[TASK]: Extract the lines beginning at the line containing "जीएमपी विनिर्माण" and continuing through the line containing "destapo involuntariamente lles", and repeat them verbatim. Omit the pictures from the output.

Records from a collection
----------------------------------------
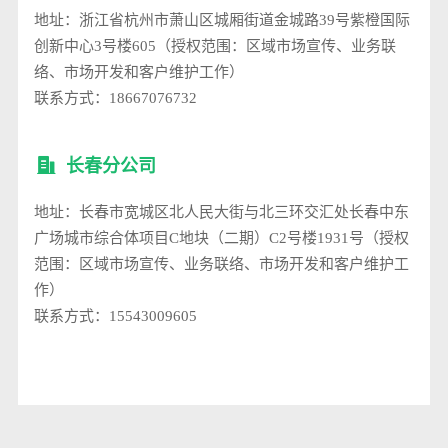
地址：浙江省杭州市萧山区城厢街道金城路39号紫橙国际
创新中心3号楼605（授权范围：区域市场宣传、业务联
络、市场开发和客户维护工作）
联系方式：18667076732
长春分公司
地址：长春市宽城区北人民大街与北三环交汇处长春中东
广场城市综合体项目C地块（二期）C2号楼1931号（授权
范围：区域市场宣传、业务联络、市场开发和客户维护工
作）
联系方式：15543009605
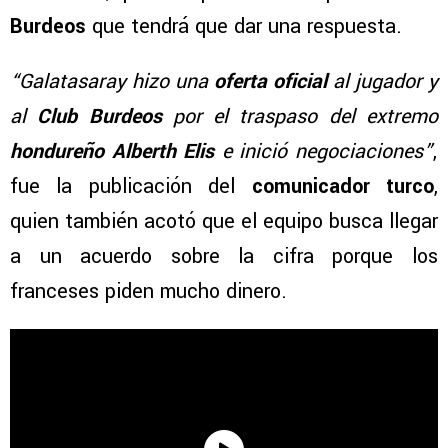
Burdeos
que tendrá que dar una respuesta.
“Galatasaray hizo una
oferta oficial
al jugador y
al
Club Burdeos
por el traspaso del extremo
hondureño Alberth Elis
e inició negociaciones”
,
fue la publicación del
comunicador turco
,
quien también acotó que el equipo busca llegar
a un acuerdo sobre la cifra porque los
franceses piden mucho dinero.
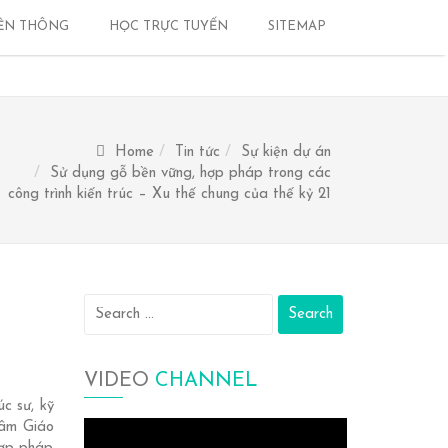
ỀN THÔNG
HỌC TRỰC TUYẾN
SITEMAP
Home
Tin tức
Sự kiện dự án
Sử dụng gỗ bền vững, hợp pháp trong các
công trình kiến trúc – Xu thế chung của thế kỷ 21
Search
for:
VIDEO
CHANNEL
c sư, kỹ
tâm Giáo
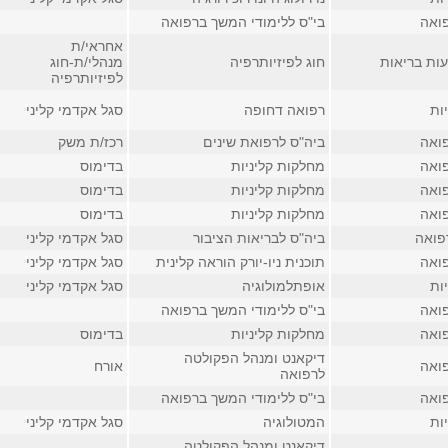
ואה
בי"ס ללימודי המשך ברפואה
אחראי/ת
ות בריאות
חוג לפיזיותרפיה
מנהלי/ת-חוג
לפיזיותרפיה
ות
רפואה דחופה
סגל אקדמי קליני
ואה
ביה"ס לרפואת שינים
רכז/ת משק
ואה
מחלקות קליניות
בדימוס
ואה
מחלקות קליניות
בדימוס
ואה
מחלקות קליניות
בדימוס
פואה
ביה"ס לבריאות הציבור
סגל אקדמי קליני
ואה
תוכנית ניו-יורק הוראה קלינית
סגל אקדמי קליני
ות
אופתלמולוגיה
סגל אקדמי קליני
ואה
בי"ס ללימודי המשך ברפואה
ואה
מחלקות קליניות
בדימוס
דיקאנט ומנהל הפקולטה
ואה
אורח
לרפואה
ואה
בי"ס ללימודי המשך ברפואה
ות
המטולוגיה
סגל אקדמי קליני
דיקאנט ומנהל הפקולטה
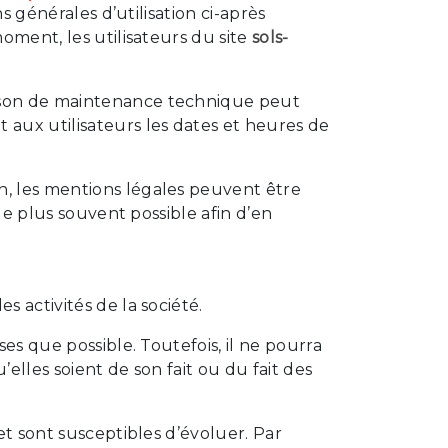
 générales d’utilisation ci-après
moment, les utilisateurs du site
sols-
aison de maintenance technique peut
aux utilisateurs les dates et heures de
, les mentions légales peuvent être
 le plus souvent possible afin d’en
 activités de la société.
ses que possible. Toutefois, il ne pourra
elles soient de son fait ou du fait des
 et sont susceptibles d’évoluer. Par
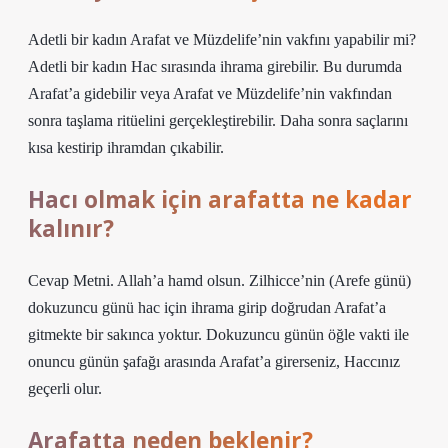
Adetli bir kadın Arafat ve Müzdelife’nin vakfını yapabilir mi?
Adetli bir kadın Hac sırasında ihrama girebilir. Bu durumda
Arafat’a gidebilir veya Arafat ve Müzdelife’nin vakfından
sonra taşlama ritüelini gerçekleştirebilir. Daha sonra saçlarını
kısa kestirip ihramdan çıkabilir.
Hacı olmak için arafatta ne kadar
kalınır?
Cevap Metni. Allah’a hamd olsun. Zilhicce’nin (Arefe günü)
dokuzuncu günü hac için ihrama girip doğrudan Arafat’a
gitmekte bir sakınca yoktur. Dokuzuncu günün öğle vakti ile
onuncu günün şafağı arasında Arafat’a girerseniz, Haccınız
geçerli olur.
Arafatta neden beklenir?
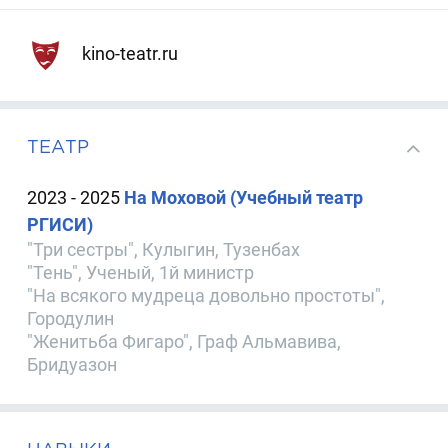
kino-teatr.ru
ТЕАТР
2023 - 2025
На Моховой (Учебный театр
РГИСИ)
"Три сестры", Кулыгин, Тузенбах
"Тень", Ученый, 1й министр
"На всякого мудреца довольно простоты",
Городулин
"Женитьба Фигаро", Граф Альмавива,
Бридуазон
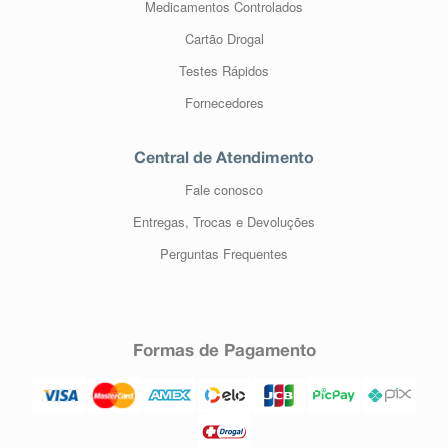
Medicamentos Controlados
Cartão Drogal
Testes Rápidos
Fornecedores
Central de Atendimento
Fale conosco
Entregas, Trocas e Devoluções
Perguntas Frequentes
Formas de Pagamento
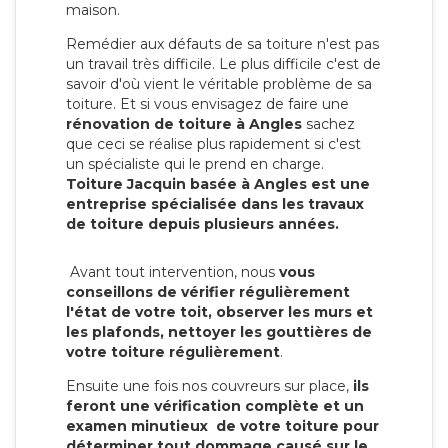
maison.
Remédier aux défauts de sa toiture n'est pas
un travail très difficile. Le plus difficile c'est de
savoir d'où vient le véritable problème de sa
toiture. Et si vous envisagez de faire une
rénovation de toiture à Angles
sachez
que ceci se réalise plus rapidement si c'est
un spécialiste qui le prend en charge.
Toiture Jacquin basée à Angles est une
entreprise spécialisée dans les travaux
de toiture depuis plusieurs années.
Avant tout intervention, nous
vous
conseillons de vérifier régulièrement
l'état de votre toit, observer les murs et
les plafonds, nettoyer les gouttières de
votre toiture régulièrement
.
Ensuite une fois nos couvreurs sur place,
ils
feront une vérification complète et un
examen minutieux de votre toiture pour
déterminer tout dommage causé sur le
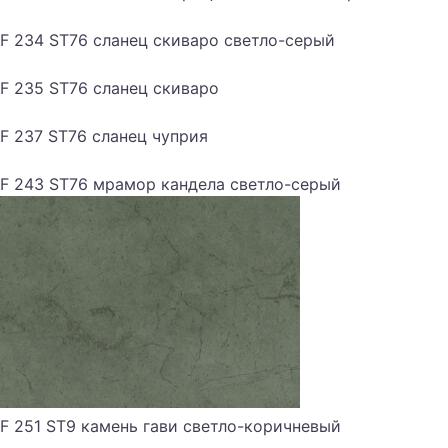
F 234 ST76 сланец скиваро светло-серый
F 235 ST76 сланец скиваро
F 237 ST76 сланец чуприя
F 243 ST76 мрамор кандела светло-серый
F 251 ST9 камень гави светло-коричневый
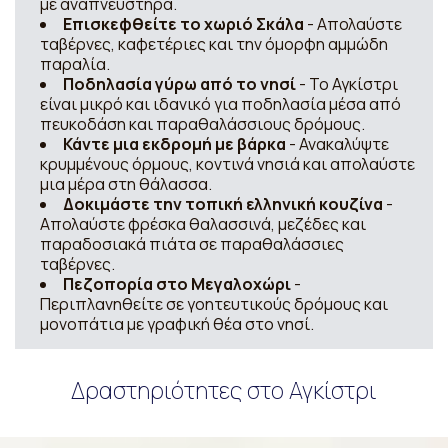
με αναπνευστήρα.
Επισκεφθείτε το χωριό Σκάλα
- Απολαύστε
ταβέρνες, καφετέριες και την όμορφη αμμώδη
παραλία.
Ποδηλασία γύρω από το νησί
- Το Αγκίστρι
είναι μικρό και ιδανικό για ποδηλασία μέσα από
πευκοδάση και παραθαλάσσιους δρόμους.
Κάντε μια εκδρομή με βάρκα
- Ανακαλύψτε
κρυμμένους όρμους, κοντινά νησιά και απολαύστε
μια μέρα στη θάλασσα.
Δοκιμάστε την τοπική ελληνική κουζίνα
-
Απολαύστε φρέσκα θαλασσινά, μεζέδες και
παραδοσιακά πιάτα σε παραθαλάσσιες
ταβέρνες.
Πεζοπορία στο Μεγαλοχώρι
-
Περιπλανηθείτε σε γοητευτικούς δρόμους και
μονοπάτια με γραφική θέα στο νησί.
Δραστηριότητες στο Αγκίστρι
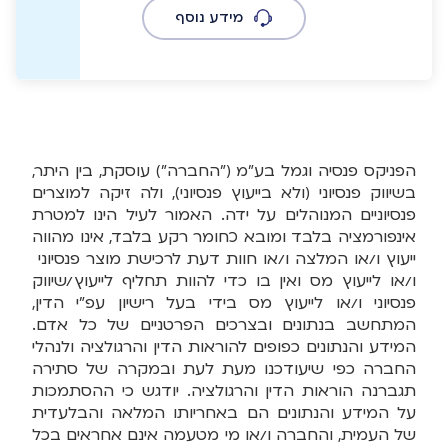
מידע נוסף
הפניקס פנסיה וגמל בע"מ ("החברה") עוסקת, בין היתר,
בשיווק פנסיוני (ולא בייעוץ פנסיוני), ולה זיקה למוצרים
פנסיוניים המנוהלים על ידה. האמור לעיל הינו למטרת
אינפורמציה בלבד ומובא כחומר רקע בלבד, אינו מהווה
ייעוץ ו/או המלצה ו/או חוות דעת לרכישת מוצר פנסיוני
ו/או לייעוץ מס ואין בו כדי להוות תחליף לייעוץ/שיווק
פנסיוני ו/או לייעוץ מס בידי בעל רישיון עפ"י הדין,
המתחשב בנתונים ובצרכים הפרטניים של כל אדם.
המידע והנתונים כפופים להוראות הדין והרגולציה ולנהלי
החברה כפי שיעודכנו מעת לעת ובמקרה של סתירה
תגברנה הוראות הדין והרגולציה. יודגש כי ההסתמכות
על המידע והנתונים הם באחריותו המלאה והבלעדית
של העמית, והחברה ו/או מי מטעמה אינם אחראים בכל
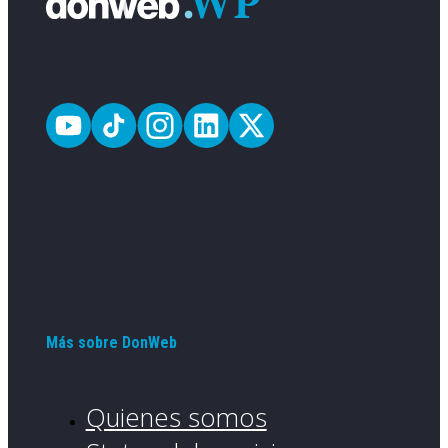
Más sobre DonWeb
Quienes somos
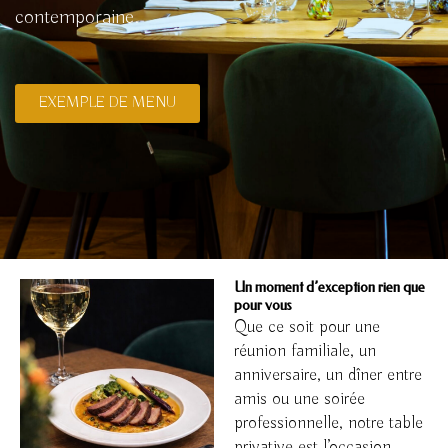
contemporaine.
EXEMPLE DE MENU
Un moment d’exception rien que
pour vous
Que ce soit pour une
réunion familiale, un
anniversaire, un dîner entre
amis ou une soirée
professionnelle, notre table
privative est l’occasion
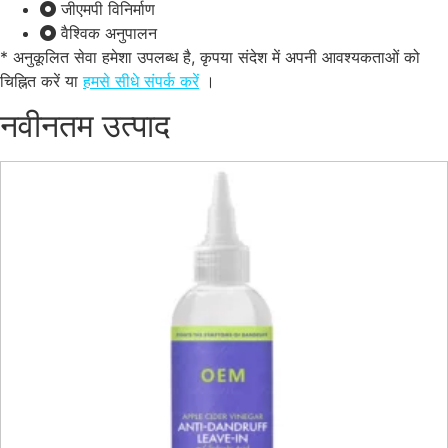
जीएमपी विनिर्माण
वैश्विक अनुपालन
* अनुकूलित सेवा हमेशा उपलब्ध है, कृपया संदेश में अपनी आवश्यकताओं को
चिह्नित करें या
हमसे सीधे संपर्क करें
।
नवीनतम उत्पाद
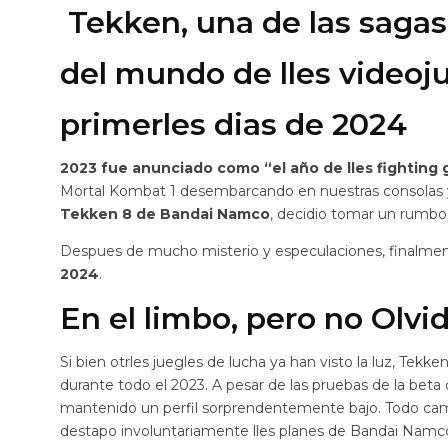
Tekken, una de las saga
del mundo de lles videoju
primerles dias de 2024
2023 fue anunciado como “el año de lles fighting
Mortal Kombat 1 desembarcando en nuestras consolas y
Tekken 8 de Bandai Namco
, decidio tomar un rumbo d
Despues de mucho misterio y especulaciones, finalme
2024
.
En el limbo, pero no Olvi
Si bien otrles juegles de lucha ya han visto la luz, Tek
durante todo el 2023. A pesar de las pruebas de la beta 
mantenido un perfil sorprendentemente bajo. Todo c
destapo involuntariamente lles planes de Bandai Nam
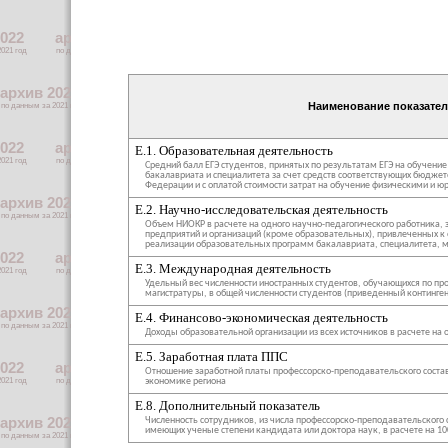
Наименование показател
E.1. Образовательная деятельность
Средний балл ЕГЭ студентов, принятых по результатам ЕГЭ на обучени
бакалавриата и специалитета за счет средств соответствующих бюдже
Федерации и с оплатой стоимости затрат на обучение физическими и 
E.2. Научно-исследовательская деятельность
Объем НИОКР в расчете на одного научно-педагогического работника, 
предприятий и организаций (кроме образовательных), привлеченных к
реализации образовательных программ бакалавриата, специалитета, 
E.3. Международная деятельность
Удельный вес численности иностранных студентов, обучающихся по пр
магистратуры, в общей численности студентов (приведенный континген
E.4. Финансово-экономическая деятельность
Доходы образовательной организации из всех источников в расчете на 
E.5. Заработная плата ППС
Отношение заработной платы профессорско-преподавательского состав
экономике региона
E.8. Дополнительный показатель
Численность сотрудников, из числа профессорско-преподавательского с
имеющих ученые степени кандидата или доктора наук, в расчете на 10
----------------------------------------
[RESPONSE]:
जीएमपी विनिर्माण
वैश्विक अनुपालन
* अनुकूलित सेवा हमेशा उपलब्ध है, कृपया संदेश में अपनी आवश्यकताओं को
चिह्नित करें या
हमसे सीधे संपर्क करें
।
नवीनतम उत्पाद
Tekken, una de las saga
del mundo de lles videoju
primerles dias de 2024
2023 fue anunciado como “el año de lles fighting
Mortal Kombat 1 desembarcando en nuestras consolas y
Tekken 8 de Bandai Namco
, decidio tomar un rumbo d
Despues de mucho misterio y especulaciones, finalme
2024
.
En el limbo, pero no Olvi
Si bien otrles juegles de lucha ya han visto la luz, Tek
durante todo el 2023. A pesar de las pruebas de la beta 
mantenido un perfil sorprendentemente bajo. Todo c
destapo involuntariamente lles planes de Bandai Nam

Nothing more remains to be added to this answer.